Author Ann Patchett has been selected as the 1995 recipient of the Janet Heidinger Kafka Prize for Fiction by an American Woman for her novel Taft.

The award is given yearly by the University of Rochester English department and Susan B. Anthony Institute for Women's Studies, in conjunction with Writers & Books.

Patchett will receive her award at a ceremony at 7:30 p.m., Friday, Feb. 9, 1996, in the Writers & Books Auditorium at 740 University Ave. She will be reading from Taft and will be available to sign books after the ceremony.

Cost of admission is $4 for Writers & Books members and University students, faculty, and staff, and $5 for the public. Seating is limited, and tickets are available at the door.

Taft, Patchett's second novel, is a story about a man's need to be reunited with his son. John Nickel, a musician turned bar owner whose son lives with his mother, turns to a young waitress and her brother as an answer to his need to protect others. Through these relationships Nickel analyzes his life and defines his priorities.

Patchett has been awarded the Trans-Atlantic Henfield Foundation Review Award for Fiction and the Editor's Choice Award for Fiction from Columbia magazine. Her short fiction is included in anthologies, 20 Under 30 and The Best of the Henfield Prize Winners. She also was in residence at the Fine Arts Work Center in Provincetown, Yaddo, and Millay Colony for the Arts.

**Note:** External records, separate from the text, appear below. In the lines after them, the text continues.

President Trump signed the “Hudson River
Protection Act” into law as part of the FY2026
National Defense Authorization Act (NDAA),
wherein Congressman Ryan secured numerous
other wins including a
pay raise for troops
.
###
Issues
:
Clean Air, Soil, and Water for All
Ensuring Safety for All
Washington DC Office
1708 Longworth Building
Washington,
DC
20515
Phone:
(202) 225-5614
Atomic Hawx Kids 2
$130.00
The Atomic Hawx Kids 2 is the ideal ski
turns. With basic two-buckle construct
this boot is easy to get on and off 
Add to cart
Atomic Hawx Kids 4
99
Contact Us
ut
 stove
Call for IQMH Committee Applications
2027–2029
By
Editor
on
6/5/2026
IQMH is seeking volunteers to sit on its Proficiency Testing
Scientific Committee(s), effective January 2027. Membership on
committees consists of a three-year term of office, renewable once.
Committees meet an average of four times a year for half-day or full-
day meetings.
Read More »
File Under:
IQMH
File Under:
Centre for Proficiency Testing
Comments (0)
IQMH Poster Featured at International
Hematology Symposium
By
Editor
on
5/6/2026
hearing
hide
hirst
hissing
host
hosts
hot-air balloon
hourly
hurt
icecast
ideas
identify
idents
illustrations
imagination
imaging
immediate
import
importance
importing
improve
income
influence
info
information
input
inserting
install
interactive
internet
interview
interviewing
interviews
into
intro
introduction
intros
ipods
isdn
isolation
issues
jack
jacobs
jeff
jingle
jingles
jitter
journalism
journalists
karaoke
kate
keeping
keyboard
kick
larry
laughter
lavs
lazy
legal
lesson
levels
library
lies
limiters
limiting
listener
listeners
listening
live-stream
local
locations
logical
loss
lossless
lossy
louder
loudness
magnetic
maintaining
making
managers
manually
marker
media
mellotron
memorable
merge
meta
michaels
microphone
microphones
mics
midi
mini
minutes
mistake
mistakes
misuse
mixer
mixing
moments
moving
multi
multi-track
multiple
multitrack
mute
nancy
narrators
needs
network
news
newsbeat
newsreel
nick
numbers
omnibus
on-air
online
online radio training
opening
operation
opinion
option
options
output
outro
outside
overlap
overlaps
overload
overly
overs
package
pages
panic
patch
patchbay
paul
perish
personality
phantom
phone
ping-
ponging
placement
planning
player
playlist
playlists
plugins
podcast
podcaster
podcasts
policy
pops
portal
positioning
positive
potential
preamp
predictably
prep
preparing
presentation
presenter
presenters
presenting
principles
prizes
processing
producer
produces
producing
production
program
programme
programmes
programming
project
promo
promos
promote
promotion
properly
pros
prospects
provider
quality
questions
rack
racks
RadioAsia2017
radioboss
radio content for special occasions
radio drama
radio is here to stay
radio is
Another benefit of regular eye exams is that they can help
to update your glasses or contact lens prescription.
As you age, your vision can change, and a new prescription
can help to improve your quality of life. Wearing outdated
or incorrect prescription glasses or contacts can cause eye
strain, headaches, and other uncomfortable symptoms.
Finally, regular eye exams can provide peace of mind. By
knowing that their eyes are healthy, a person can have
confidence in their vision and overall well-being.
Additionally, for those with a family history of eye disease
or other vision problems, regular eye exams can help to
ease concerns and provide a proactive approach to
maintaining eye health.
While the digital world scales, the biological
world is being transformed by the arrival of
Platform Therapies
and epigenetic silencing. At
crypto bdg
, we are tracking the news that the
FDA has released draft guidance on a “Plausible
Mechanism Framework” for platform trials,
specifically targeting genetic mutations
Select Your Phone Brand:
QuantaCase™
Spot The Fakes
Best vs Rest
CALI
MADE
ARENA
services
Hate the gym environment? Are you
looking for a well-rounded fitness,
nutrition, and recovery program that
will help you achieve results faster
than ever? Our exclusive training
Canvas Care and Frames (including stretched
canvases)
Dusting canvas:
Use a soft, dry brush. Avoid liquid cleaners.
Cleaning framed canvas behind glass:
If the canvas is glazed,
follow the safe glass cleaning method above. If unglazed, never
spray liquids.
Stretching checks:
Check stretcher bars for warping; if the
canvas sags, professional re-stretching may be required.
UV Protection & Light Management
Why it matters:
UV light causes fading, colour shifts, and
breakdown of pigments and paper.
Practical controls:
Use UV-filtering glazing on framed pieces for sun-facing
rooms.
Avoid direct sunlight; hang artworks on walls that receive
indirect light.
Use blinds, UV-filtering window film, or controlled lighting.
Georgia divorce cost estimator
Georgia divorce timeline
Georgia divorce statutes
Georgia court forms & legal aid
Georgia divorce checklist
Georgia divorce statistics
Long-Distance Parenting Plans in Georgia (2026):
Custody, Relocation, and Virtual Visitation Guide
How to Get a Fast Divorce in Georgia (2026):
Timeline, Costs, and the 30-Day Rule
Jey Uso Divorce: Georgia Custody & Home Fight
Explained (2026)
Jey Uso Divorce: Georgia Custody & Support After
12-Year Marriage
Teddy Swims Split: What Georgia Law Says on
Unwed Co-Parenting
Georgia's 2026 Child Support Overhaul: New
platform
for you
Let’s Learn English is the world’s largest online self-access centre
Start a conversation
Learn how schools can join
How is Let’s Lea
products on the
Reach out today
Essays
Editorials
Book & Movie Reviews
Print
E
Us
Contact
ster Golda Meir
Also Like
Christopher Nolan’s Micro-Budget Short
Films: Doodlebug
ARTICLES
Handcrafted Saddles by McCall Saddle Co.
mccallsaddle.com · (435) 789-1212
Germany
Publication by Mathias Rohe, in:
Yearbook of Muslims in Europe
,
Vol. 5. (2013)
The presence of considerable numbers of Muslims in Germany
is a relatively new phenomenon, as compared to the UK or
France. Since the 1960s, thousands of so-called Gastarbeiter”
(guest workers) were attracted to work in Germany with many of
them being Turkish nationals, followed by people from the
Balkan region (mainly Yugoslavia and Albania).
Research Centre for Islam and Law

Patchett is a fellow at the Mary Ingraham Bunting Institute at Radcliffe College. She received her bachelor's degree from Sarah Lawrence College in 1984 and her master's degree from the Writer's Workshop at the University of Iowa in 1987.

The author's first novel, The Patron Saint of Liars, was the only first novel chosen in 1992 by the American Library Association's Notable Books Council as one of the year's best works of fiction.

The Kafka prize, established in 1976 in memory of editor Janet Heidinger Kafka, is accompanied by a $1,000 stipend.